Extrait:
En eaux troubles : La Mort au large
Poiscaille (tré)panée ? Léviathan trop vide !
« Un requin préhistorique qui
rôde, ça sent le canular » où alors, outre le départ précipité de calmar
maousse, le conte de fées aquatique, destiné à de grands enfants très
indulgents, caractère cristallisé par cet instant de face à face entre la
Nippone mignonne et le mégalodon à la con, ogre numérique derrière sa vitre
méta, sur le point d’avaler l’avatar transgenre, délocalisé, du Petit Poucet,
de quoi régaler la cinéphilie psy amatrice « d’oralité », olé. La
Warner saisit que désormais le ciné se situe surtout en Asie, embauche par
conséquent la belle et solide Li Bingbing, vue dans Détective Dee : Le Mystère
de la flamme fantôme (Hark, 2010), repêche John Turteltaub, disparu des
radars depuis 2013, non pas
spécialiste des tortues, tant pis pour son patronyme, mais signataire anonyme
de Rasta
Rockett en 1993, de Phénomène en 1996, de Instinct
en 1999 et du diptyque Benjamin Gates en 2004-2008, suite
d’opus dispensables, pas vrai ?
Collaborateur régulier de Clint Eastwood, béni dans L’Exorcisme d’Emily Rose
(Derrickson, 2005) ou égaré dans le Faubourg 36 (Barratier, 2008), le
capitaine Tom Stern éclaire l’odyssée collective sous l’eau, en studio, au grand
air de la Nouvelle-Zélande ou de la Chine sudiste, aux faux airs de Floride. En eaux troubles (2018), aka The
Meg, plus familier, moins bateau, plutôt que faire penser, misère, aux Dents
de la mer (Spielberg, 1975), évoque davantage une bouillabaisse balèze de
Abyss
(Cameron, 1989) et L’Aventure intérieure (Dante, 1987), assume son romantisme
sucré, de famille recomposée, au féminisme soft,
au multiculturalisme utopique, chacun différent, tous réunis selon un seul
projet, trajet, majoritairement en anglais, sous-titres du chinois inclus. Une
nouvelle fois, l’Amérique nordiste se rêve en nation cosmopolite, malgré
l’évidente et distrayante médiocrité de l’entreprise à succès.

Données fournies:
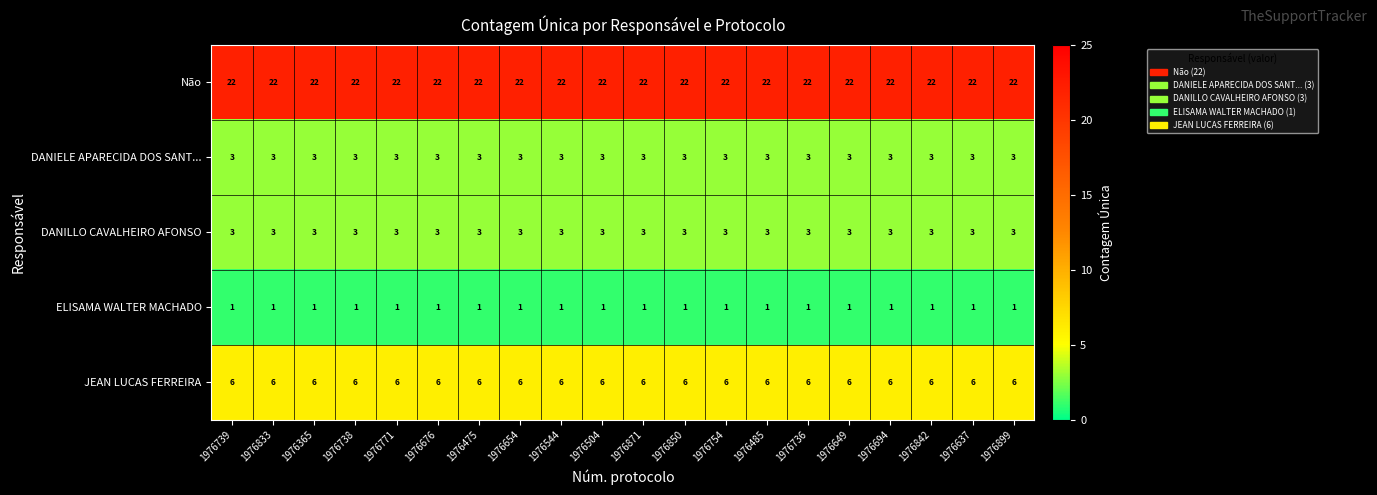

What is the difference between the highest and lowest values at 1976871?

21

...

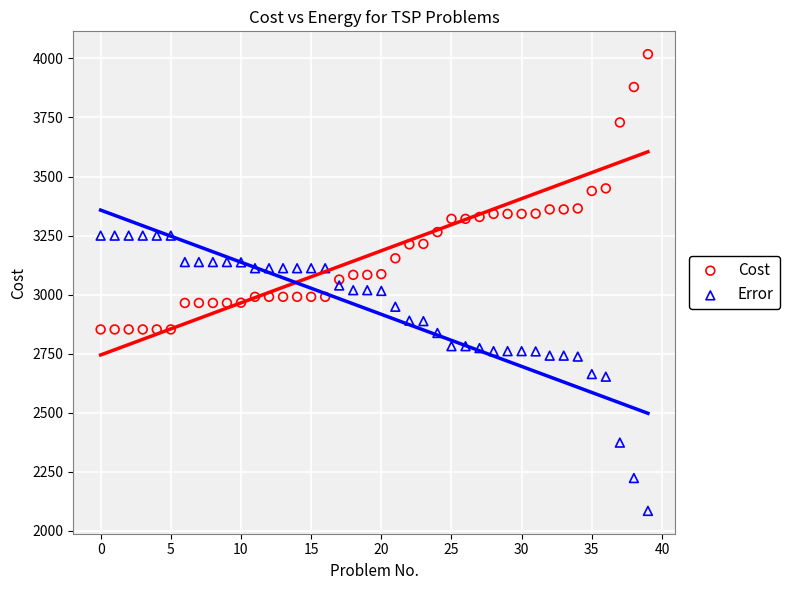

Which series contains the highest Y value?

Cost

Consignes:
a. D'après l'extrait, pourquoi la Warner engage-t-elle Li Bingbing ? Répondez en une à trois phrases.
b. Selon l'extrait, qui éclaire l'odyssée collective sous l'eau ?
Les données forment un matériau distinct de l'extrait.

Réponses dans l'ordre:
a. La Warner engage Li Bingbing parce qu'elle a compris que le cinéma se situe désormais surtout en Asie.

b. Tom Stern, collaborateur régulier de Clint Eastwood.